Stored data
[Start of Attachment]

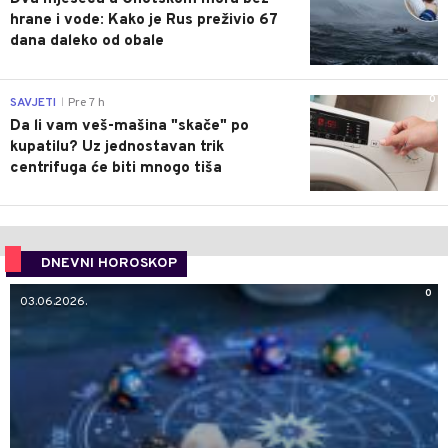
hrane i vode: Kako je Rus preživio 67
dana daleko od obale
0
SAVJETI
Pre 7 h
|
Da li vam veš-mašina "skače" po
kupatilu? Uz jednostavan trik
centrifuga će biti mnogo tiša
DNEVNI HOROSKOP
0
03.06.2026.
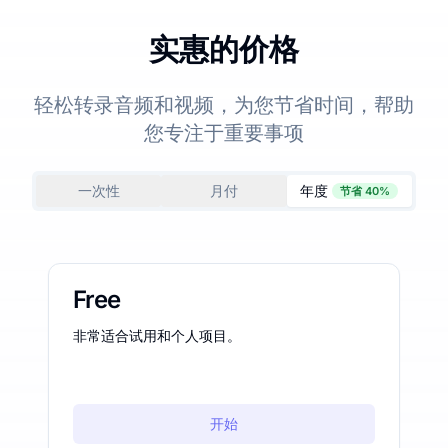
实惠的价格
轻松转录音频和视频，为您节省时间，帮助
您专注于重要事项
一次性
月付
年度
节省 40%
Free
非常适合试用和个人项目。
开始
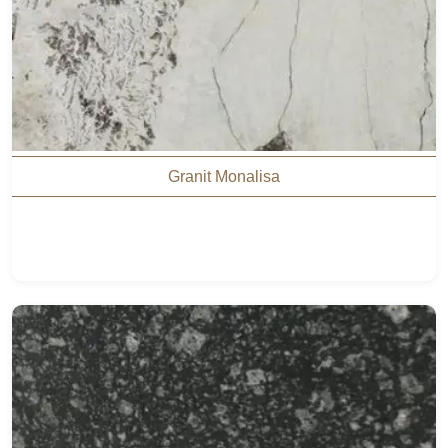
Granit Monalisa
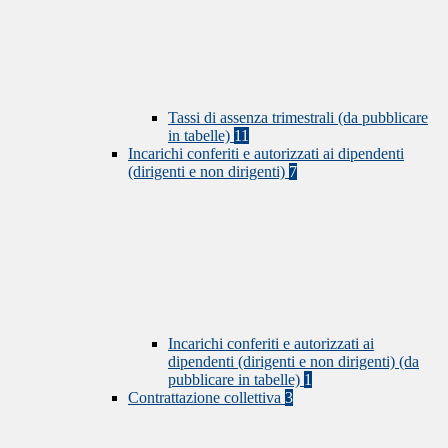
Tassi di assenza trimestrali (da pubblicare
in tabelle)
11
Incarichi conferiti e autorizzati ai dipendenti
(dirigenti e non dirigenti)
7
Incarichi conferiti e autorizzati ai
dipendenti (dirigenti e non dirigenti) (da
pubblicare in tabelle)
1
Contrattazione collettiva
3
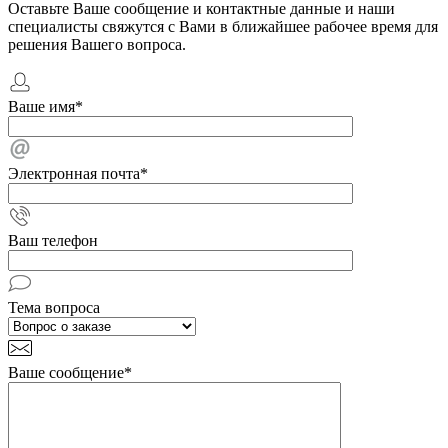
Оставьте Ваше сообщение и контактные данные и наши
специалисты свяжутся с Вами в ближайшее рабочее время для
решения Вашего вопроса.
Ваше имя
*
Электронная почта
*
Ваш телефон
Тема вопроса
Ваше сообщение
*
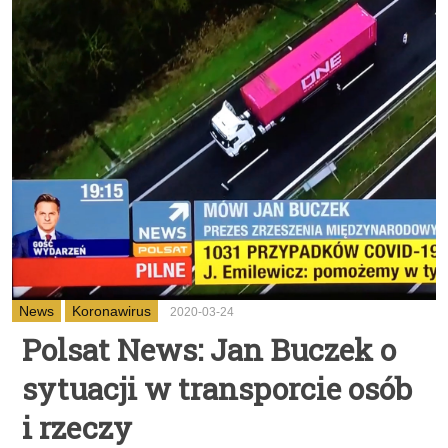
News
Koronawirus
2020-03-24
Polsat News: Jan Buczek o
sytuacji w transporcie osób
i rzeczy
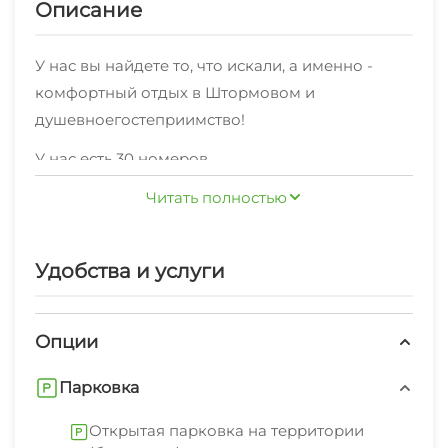
Описание
У нас вы найдете то, что искали, а именно -
комфортный отдых в Штормовом и
душевноегостеприимство!
У нас есть 30 номеров
различныхкатегорий"Стандарт" 2х-местный ,
Читать полностью
"Стандарт" 3х-местный , "Стандарт" 4х-местный ,
"Люкс" по комфортной ценедля комфортного и
бюджетного отдыха. На ваш выбор -
Удобства и услуги
На территории работает хороший интернет.
односпальные и двуспальныекровати. Мы
Уборка номеров регулярная.
принимаем своих гостей круглый год!
Опции
К услугам предоставляются: стиральная
машина, гладильные принадлежности,
Парковка
спутниковое тв, свч.
Открытая парковка на территории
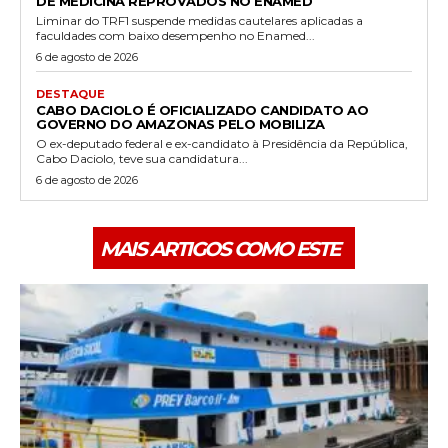
DE MEDICINA REPROVADOS NO ENAMED
Liminar do TRF1 suspende medidas cautelares aplicadas a
faculdades com baixo desempenho no Enamed...
6 de agosto de 2026
DESTAQUE
CABO DACIOLO É OFICIALIZADO CANDIDATO AO
GOVERNO DO AMAZONAS PELO MOBILIZA
O ex-deputado federal e ex-candidato à Presidência da República,
Cabo Daciolo, teve sua candidatura...
6 de agosto de 2026
MAIS ARTIGOS COMO ESTE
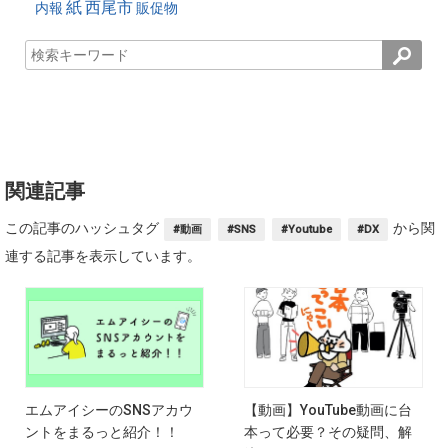
紙
西尾市
内報
販促物
関連記事
この記事のハッシュタグ
から関
#動画
#SNS
#Youtube
#DX
連する記事を表示しています。
エムアイシーのSNSアカウ
【動画】YouTube動画に台
ントをまるっと紹介！！
本って必要？その疑問、解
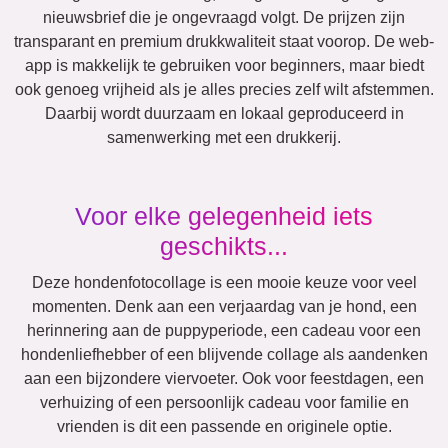
Events
Scrapbook
Steden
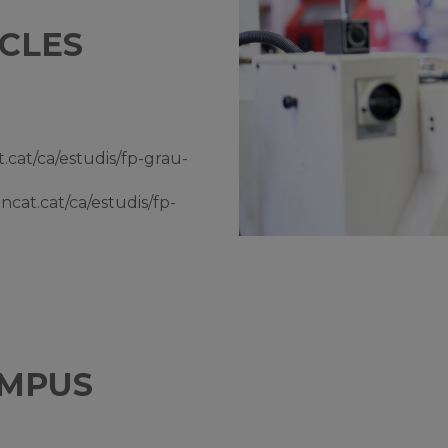
ICLES
t.cat/ca/estudis/fp-grau-
encat.cat/ca/estudis/fp-
AMPUS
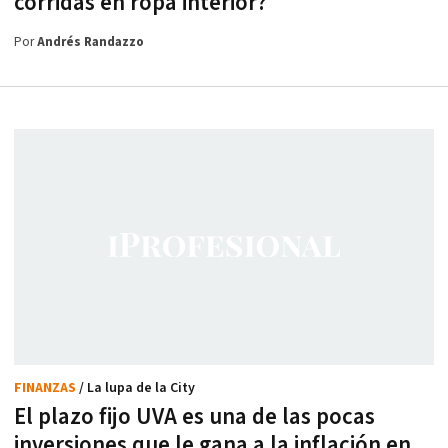
corridas en ropa interior?
Por
Andrés Randazzo
FINANZAS
/ La lupa de la City
El plazo fijo UVA es una de las pocas
inversiones que le gana a la inflación en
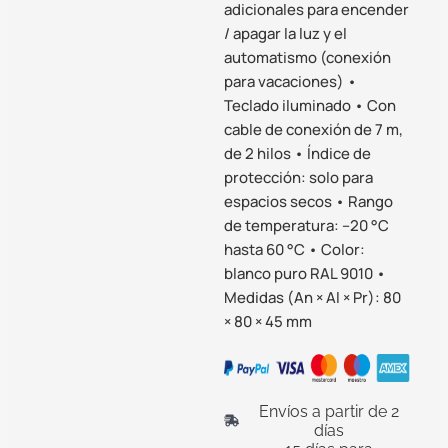
adicionales para encender
/ apagar la luz y el
automatismo (conexión
para vacaciones) •
Teclado iluminado • Con
cable de conexión de 7 m,
de 2 hilos • Índice de
protección: solo para
espacios secos • Rango
de temperatura: –20 °C
hasta 60 °C • Color:
blanco puro RAL 9010 •
Medidas (An × Al × Pr): 80
× 80 × 45 mm
Envíos a partir de 2
días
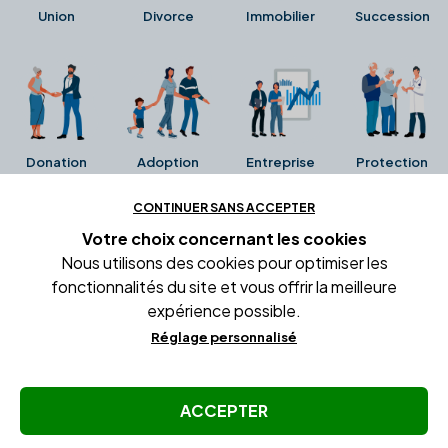
Union
Divorce
Immobilier
Succession
Donation
Adoption
Entreprise
Protection
CONTINUER SANS ACCEPTER
Ces avis proviennent directement de la fiche Google
Votre choix concernant
les cookies
Business de l'office notarial. Ils n'ont ni été collectés ni
Nous utilisons des cookies pour optimiser les
été vérifiés par Alexia.fr.
fonctionnalités du site et vous offrir la meilleure
expérience possible.
Réglage personnalisé
Conditions générales d'utilisation
Mentions légales
Gestion des cookies
ACCEPTER
© Copyright Alexia Notaire 2026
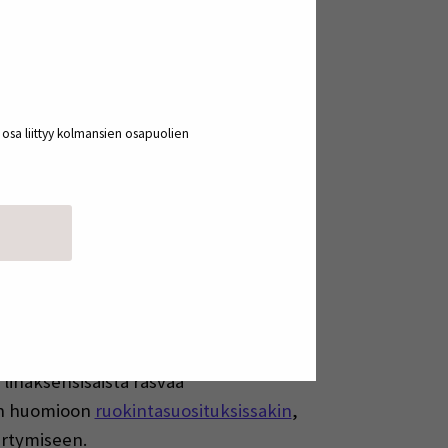
n opettajan toiveena tietysti ollut,
n ja ruokinnan tavoitteita. Helposti
vin meillä Suomessa kyllä eläimiä
änsä varmaan pitääkin paikkansa.
 totuuden siemen.
a osa liittyy kolmansien osapuolien
n siinä, että rasvaa pitäisi löytyä
 tullaan niihin biologisiin
jalostetaan vähiin, pyrkii toinenkin
suutta tehokkaasti vuosikymmenten
nkin intressit ovat tähdänneet ohueen
htä hyviä markkinoita kuin ennen –
uitenkin huomioitu. Osin on
lihaksensisäistä rasvaa
rin huomioon
ruokintasuosituksissakin
,
ertymiseen.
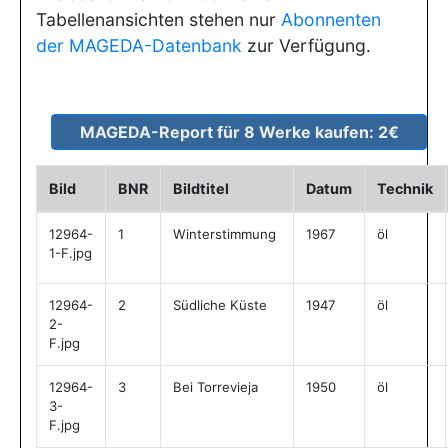
Tabellenansichten stehen nur
Abonnenten
der MAGEDA-Datenbank
zur Verfügung.
Bild
BNR
Bildtitel
Datum
Technik
12964-
1
Winterstimmung
1967
öl
1-F.jpg
12964-
2
Südliche Küste
1947
öl
2-
F.jpg
12964-
3
Bei Torrevieja
1950
öl
3-
F.jpg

[End of Attachment]

The entries above, without their pictures, should be written out exactly.

Problem solution:
hrane i vode: Kako je Rus preživio 67
dana daleko od obale
0
SAVJETI
Pre 7 h
|
Da li vam veš-mašina "skače" po
kupatilu? Uz jednostavan trik
centrifuga će biti mnogo tiša
DNEVNI HOROSKOP
0
03.06.2026.
实惠的价格
轻松转录音频和视频，为您节省时间，帮助
您专注于重要事项
一次性
月付
年度
节省 40%
Free
非常适合试用和个人项目。
开始
Granit Monalisa
Tassi di assenza trimestrali (da pubblicare
in tabelle)
11
Incarichi conferiti e autorizzati ai dipendenti
(dirigenti e non dirigenti)
7
Incarichi conferiti e autorizzati ai
dipendenti (dirigenti e non dirigenti) (da
pubblicare in tabelle)
1
Contrattazione collettiva
3
Оставьте Ваше сообщение и контактные данные и наши
специалисты свяжутся с Вами в ближайшее рабочее время для
решения Вашего вопроса.
Ваше имя
*
Электронная почта
*
Ваш телефон
Тема вопроса
Ваше сообщение
*
News
Koronawirus
2020-03-24
Polsat News: Jan Buczek o
sytuacji w transporcie osób
i rzeczy
Описание
У нас вы найдете то, что искали, а именно -
комфортный отдых в Штормовом и
душевноегостеприимство!
У нас есть 30 номеров
различныхкатегорий"Стандарт" 2х-местный ,
Читать полностью
"Стандарт" 3х-местный , "Стандарт" 4х-местный ,
"Люкс" по комфортной ценедля комфортного и
бюджетного отдыха. На ваш выбор -
Удобства и услуги
На территории работает хороший интернет.
односпальные и двуспальныекровати. Мы
Уборка номеров регулярная.
принимаем своих гостей круглый год!
Опции
К услугам предоставляются: стиральная
машина, гладильные принадлежности,
Парковка
спутниковое тв, свч.
Открытая парковка на территории
DE MEDICINA REPROVADOS NO ENAMED
Liminar do TRF1 suspende medidas cautelares aplicadas a
faculdades com baixo desempenho no Enamed...
6 de agosto de 2026
DESTAQUE
CABO DACIOLO É OFICIALIZADO CANDIDATO AO
GOVERNO DO AMAZONAS PELO MOBILIZA
O ex-deputado federal e ex-candidato à Presidência da República,
Cabo Daciolo, teve sua candidatura...
6 de agosto de 2026
MAIS ARTIGOS COMO ESTE
紙
西尾市
内報
販促物
関連記事
この記事のハッシュタグ
から関
#動画
#SNS
#Youtube
#DX
連する記事を表示しています。
エムアイシーのSNSアカウ
【動画】YouTube動画に台
ントをまるっと紹介！！
本って必要？その疑問、解
Events
Scrapbook
Steden
ICLES
t.cat/ca/estudis/fp-grau-
encat.cat/ca/estudis/fp-
AMPUS
corridas en ropa interior?
Por
Andrés Randazzo
FINANZAS
/ La lupa de la City
El plazo fijo UVA es una de las pocas
inversiones que le gana a la inflación en
adicionales para encender
/ apagar la luz y el
automatismo (conexión
para vacaciones) •
Teclado iluminado • Con
cable de conexión de 7 m,
de 2 hilos • Índice de
protección: solo para
espacios secos • Rango
de temperatura: –20 °C
hasta 60 °C • Color:
blanco puro RAL 9010 •
Medidas (An × Al × Pr): 80
× 80 × 45 mm
Envíos a partir de 2
días
Union
Divorce
Immobilier
Succession
Donation
Adoption
Entreprise
Protection
CONTINUER SANS ACCEPTER
Ces avis proviennent directement de la fiche Google
Votre choix concernant
les cookies
Business de l'office notarial. Ils n'ont ni été collectés ni
Nous utilisons des cookies pour optimiser les
été vérifiés par Alexia.fr.
fonctionnalités du site et vous offrir la meilleure
expérience possible.
Réglage personnalisé
Conditions générales d'utilisation
Mentions légales
Gestion des cookies
ACCEPTER
© Copyright Alexia Notaire 2026
n opettajan toiveena tietysti ollut,
n ja ruokinnan tavoitteita. Helposti
vin meillä Suomessa kyllä eläimiä
änsä varmaan pitääkin paikkansa.
 totuuden siemen.
a osa liittyy kolmansien osapuolien
n siinä, että rasvaa pitäisi löytyä
 tullaan niihin biologisiin
jalostetaan vähiin, pyrkii toinenkin
suutta tehokkaasti vuosikymmenten
nkin intressit ovat tähdänneet ohueen
htä hyviä markkinoita kuin ennen –
uitenkin huomioitu. Osin on
lihaksensisäistä rasvaa
rin huomioon
ruokintasuosituksissakin
,
ertymiseen.
Tabellenansichten stehen nur
Abonnenten
der MAGEDA-Datenbank
zur Verfügung.
Bild
BNR
Bildtitel
Datum
Technik
12964-
1
Winterstimmung
1967
öl
1-F.jpg
12964-
2
Südliche Küste
1947
öl
2-
F.jpg
12964-
3
Bei Torrevieja
1950
öl
3-
F.jpg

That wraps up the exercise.